The Right Way to Share

There is a fiduciary responsibility under ERISA to evaluate arrangements with service providers and to determine if they are reasonable. … That responsibility was explained by the Investment Company Institute (ICI) in testimony before the Department of Labor (DOL) Advisory Council in 2007, testimony that went on to describe several options that plan sponsors have for reducing the cost and fees—if they have become too high. The ICI said:

If the growth of plan assets supports a revision of the arrangement, the plan fiduciary and service provider have a number of options. One is to lower total plan costs by replacing existing plan investments with lower-cost options or share classes. Another is to provide the plan and participants with additional services that were not originally affordable. A third option for plan fiduciaries might be to negotiate with the recordkeeper to share some of the recordkeeper's revenue with the plan. Finally, the plan fiduciary can put the service contract out for bid to determine whether other service providers might offer comparable services at a lower cost. …

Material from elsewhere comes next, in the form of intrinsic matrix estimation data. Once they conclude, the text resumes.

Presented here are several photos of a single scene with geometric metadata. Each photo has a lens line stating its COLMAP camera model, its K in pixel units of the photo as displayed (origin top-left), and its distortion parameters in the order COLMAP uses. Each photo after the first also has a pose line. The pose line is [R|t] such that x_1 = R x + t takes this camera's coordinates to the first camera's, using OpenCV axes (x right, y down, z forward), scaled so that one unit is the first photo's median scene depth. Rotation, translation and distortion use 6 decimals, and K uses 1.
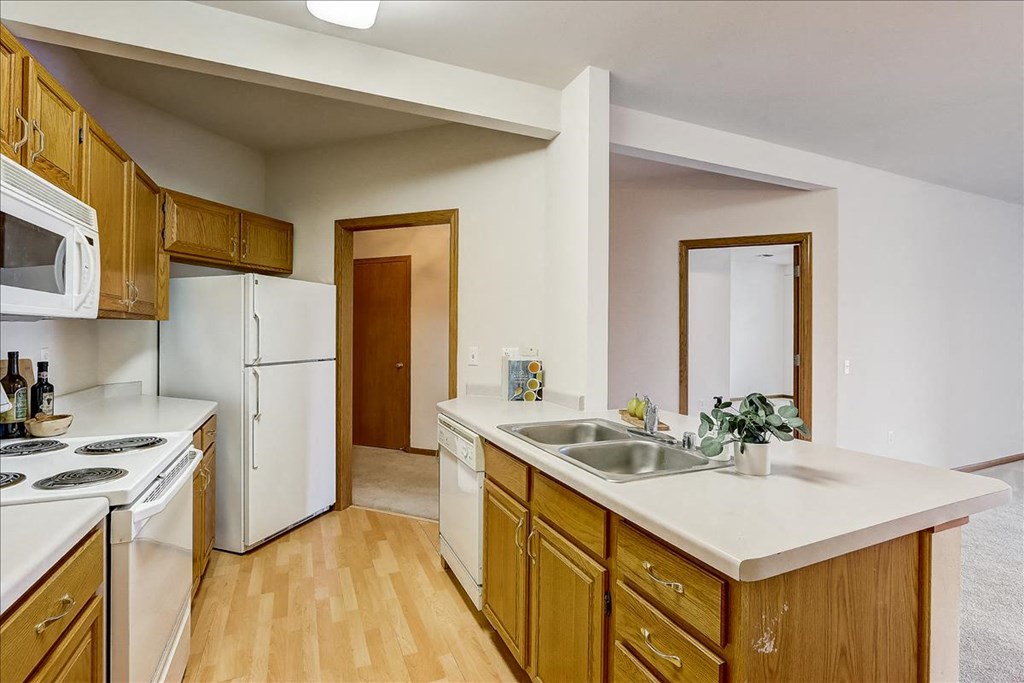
lens RADIAL K [[474.0, 0, 506.6], [0, 474.0, 330.8], [0, 0, 1]] dist [-0.014264, 0.000500]
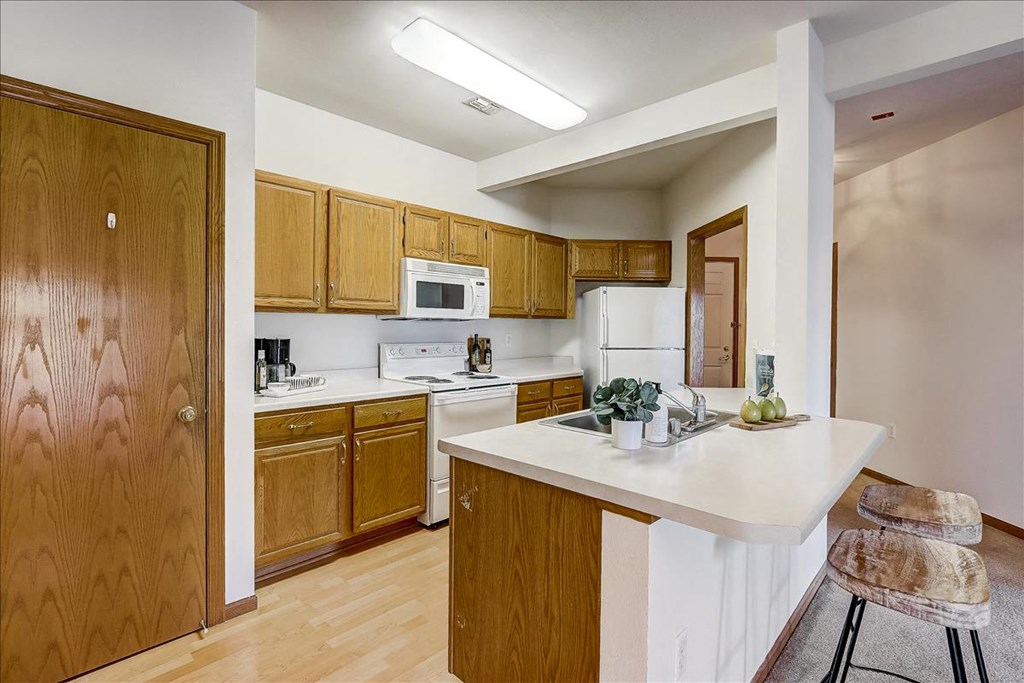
lens RADIAL K [[474.0, 0, 506.6], [0, 474.0, 330.8], [0, 0, 1]] dist [-0.014264, 0.000500]
pose [[0.375478, 0.005308, -0.926816, 0.728685], [-0.002306, 0.999986, 0.004793, 0.010811], [0.926828, 0.000338, 0.375485, 0.161198]]
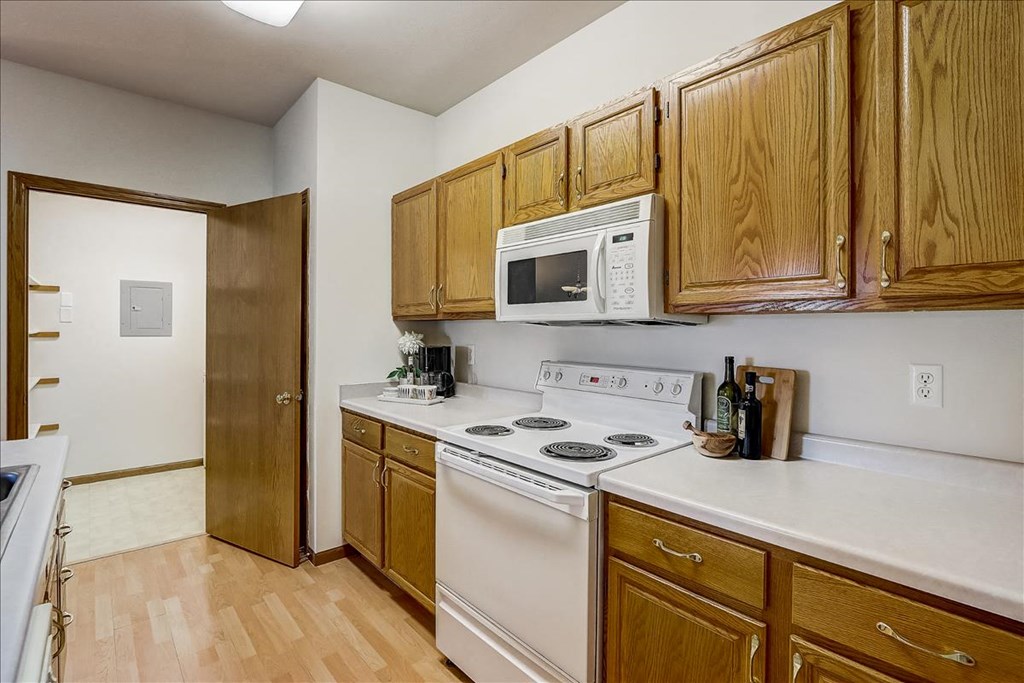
lens RADIAL K [[474.0, 0, 506.6], [0, 474.0, 330.8], [0, 0, 1]] dist [-0.014264, 0.000500]
pose [[-0.952839, -0.013808, -0.303161, -0.222016], [-0.013198, 0.999905, -0.004062, 0.002301], [0.303188, 0.000131, -0.952931, 1.092682]]
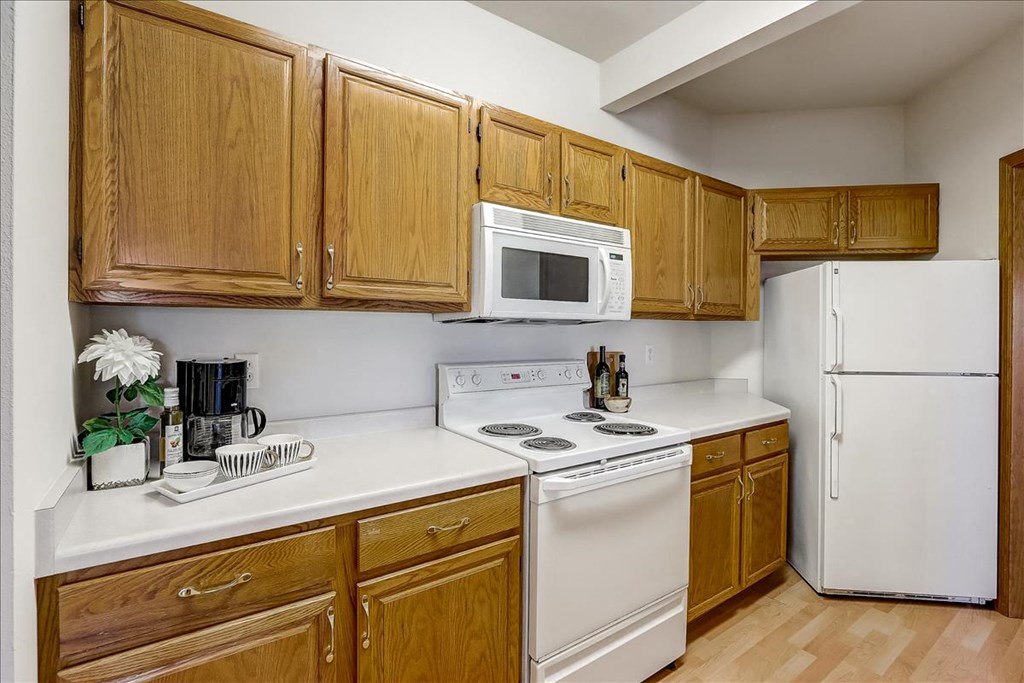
lens RADIAL K [[474.0, 0, 506.6], [0, 474.0, 330.8], [0, 0, 1]] dist [-0.014264, 0.000500]
pose [[0.196716, -0.002517, -0.980457, 0.157356], [-0.001334, 0.999995, -0.002834, 0.003006], [0.980460, 0.001865, 0.196712, 0.280510]]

… However, if a service provider operates efficiently, it may reasonably be entitled to a higher profit margin. So, a practical analysis is based on the competitive marketplace. That analysis can be implemented by “benchmarking” your providers, by comparing their charges with those of competitive providers. If you benchmark a provider and the costs are within the range of what other quality providers are charging, then you are almost assured that the costs are reasonable. That doesn’t mean that you can’t find a lower-cost provider that affords even greater benefits to your participants, but it does mean that you have fulfilled your legal responsibility to incur no more than reasonable costs and to pay no more than reasonable compensation.

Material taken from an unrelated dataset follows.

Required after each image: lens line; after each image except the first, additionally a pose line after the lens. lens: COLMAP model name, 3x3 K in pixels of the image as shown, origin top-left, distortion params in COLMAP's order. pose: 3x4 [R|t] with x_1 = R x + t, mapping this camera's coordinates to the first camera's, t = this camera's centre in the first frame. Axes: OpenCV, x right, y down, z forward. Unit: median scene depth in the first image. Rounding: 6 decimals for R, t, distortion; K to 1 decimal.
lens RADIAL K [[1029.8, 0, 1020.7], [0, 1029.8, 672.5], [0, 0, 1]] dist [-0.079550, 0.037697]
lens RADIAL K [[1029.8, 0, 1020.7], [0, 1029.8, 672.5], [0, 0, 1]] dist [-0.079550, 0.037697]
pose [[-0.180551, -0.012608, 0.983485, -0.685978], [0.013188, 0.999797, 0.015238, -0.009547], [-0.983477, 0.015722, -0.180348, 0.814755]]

I also should point out that there are two forms of “revenue” that should be considered, particularly when evaluating your recordkeeper. The first is compensation received from mutual funds—regardless of whether the mutual funds are affiliated with the recordkeeper—as well as any amounts received directly from the plan. The second involves credits or discounts, and usually occurs when the plan uses mutual funds that are managed by an affiliate of the recordkeeper. At this point, recordkeepers are not required by ERISA to give plan sponsors information about the revenue-sharing that they receive from third-party or affiliated mutual funds. However, as a practical matter, most do. Recordkeepers also are not required to inform plan ­sponsors about the discounts or credits that they are receiving from affiliated investments—and most don’t. A bill has been introduced by Senators Harkin (D-Iowa) and Kohl (D-Wisconsin) that would change that. If that legislation becomes law, or if a DOL regulation is issued with similar provisions, plan sponsors will be entitled to know all of the money that is subsidizing the cost of recordkeeping. At that point, they will be in a much better position to negotiate for a sharing of that revenue, regardless of whether it is received by the recordkeeper as credits or cash.